##### Data under study #####
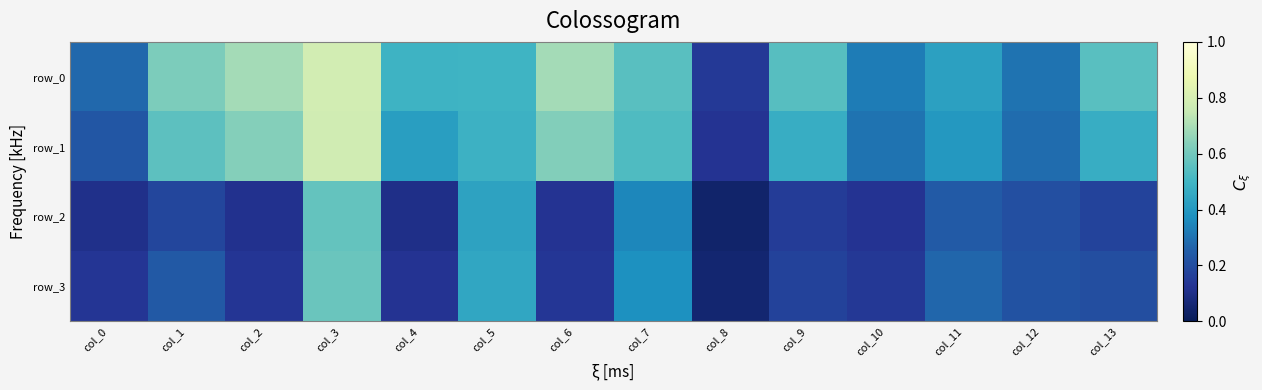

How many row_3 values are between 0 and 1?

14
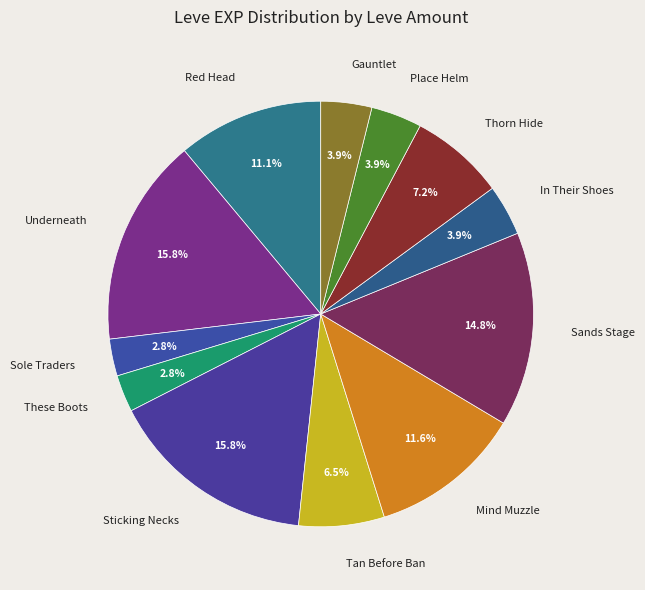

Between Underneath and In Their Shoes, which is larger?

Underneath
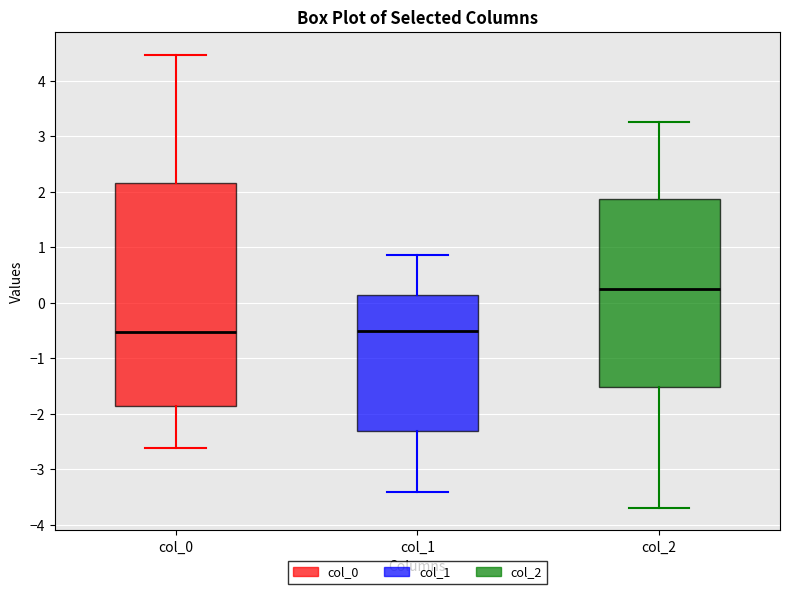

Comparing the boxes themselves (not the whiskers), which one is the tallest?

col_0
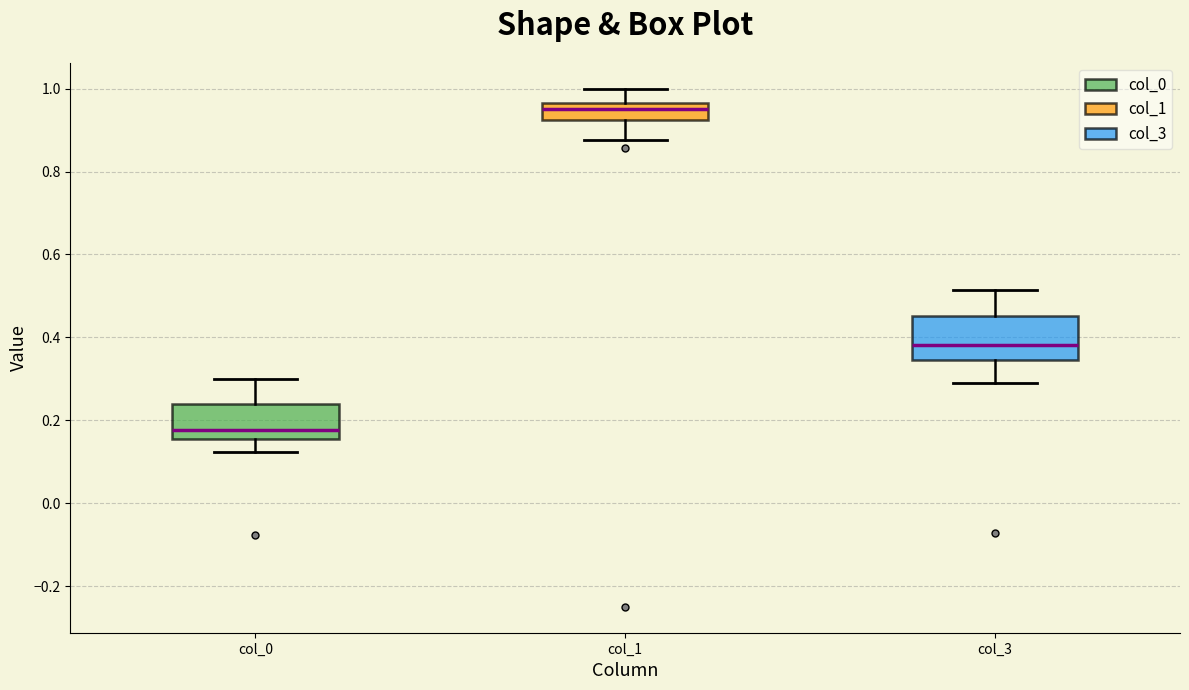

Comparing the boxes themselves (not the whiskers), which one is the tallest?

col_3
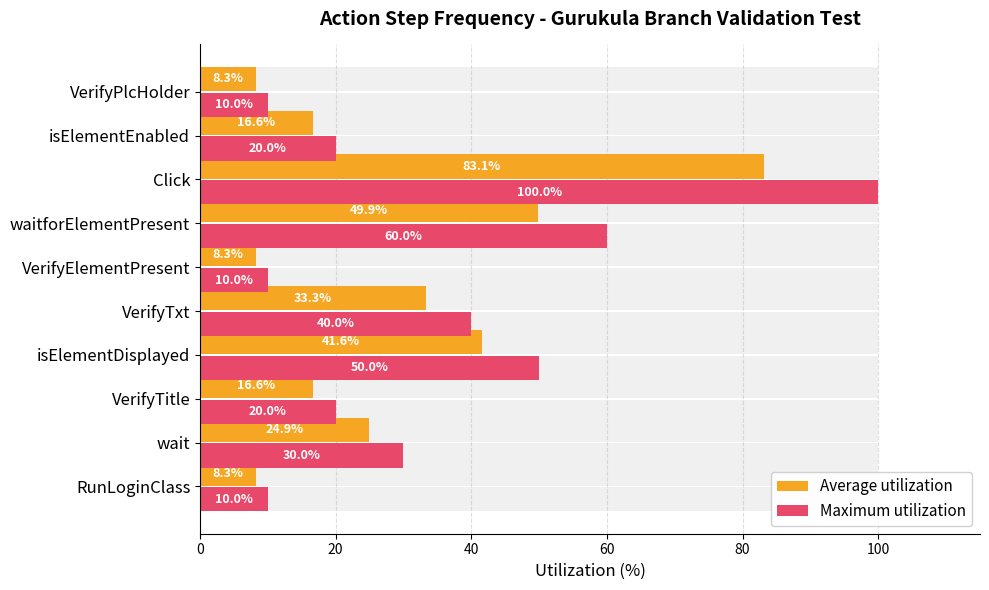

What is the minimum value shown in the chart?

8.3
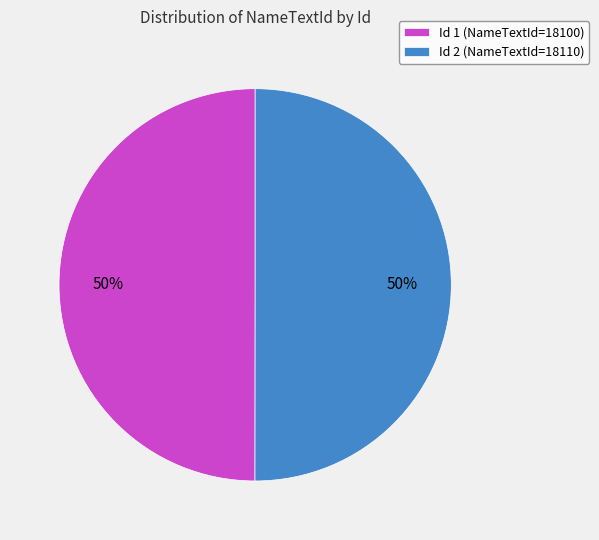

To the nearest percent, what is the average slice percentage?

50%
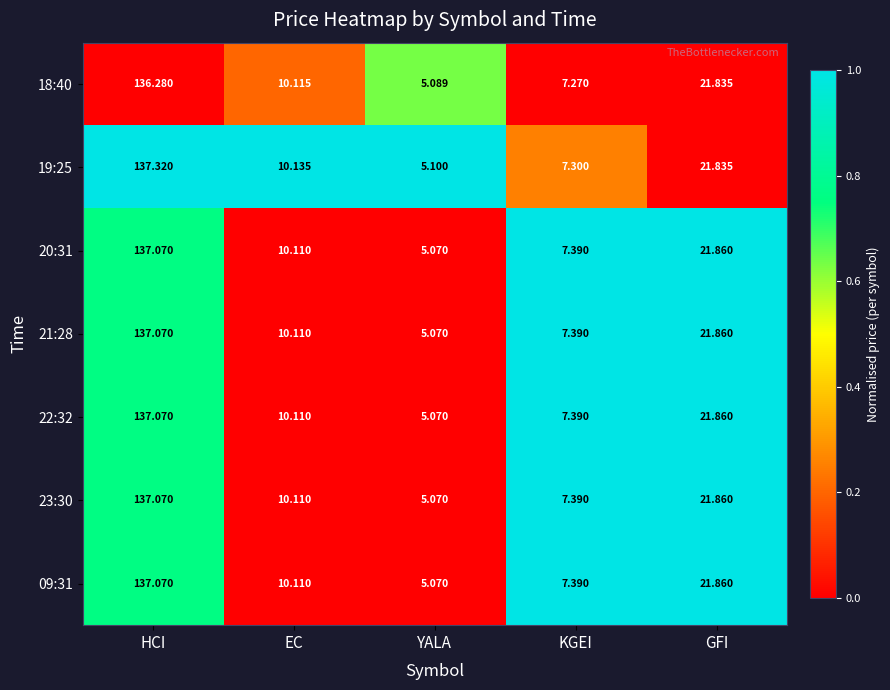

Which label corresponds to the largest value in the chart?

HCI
#####
*Required work*:
Reproduce the entries verbatim from the line containing "What is the minimum value shown in the chart?" through the end of the entries, omitting the pictures.

*Worked solution*:
What is the minimum value shown in the chart?

8.3

To the nearest percent, what is the average slice percentage?

50%

Which label corresponds to the largest value in the chart?

HCI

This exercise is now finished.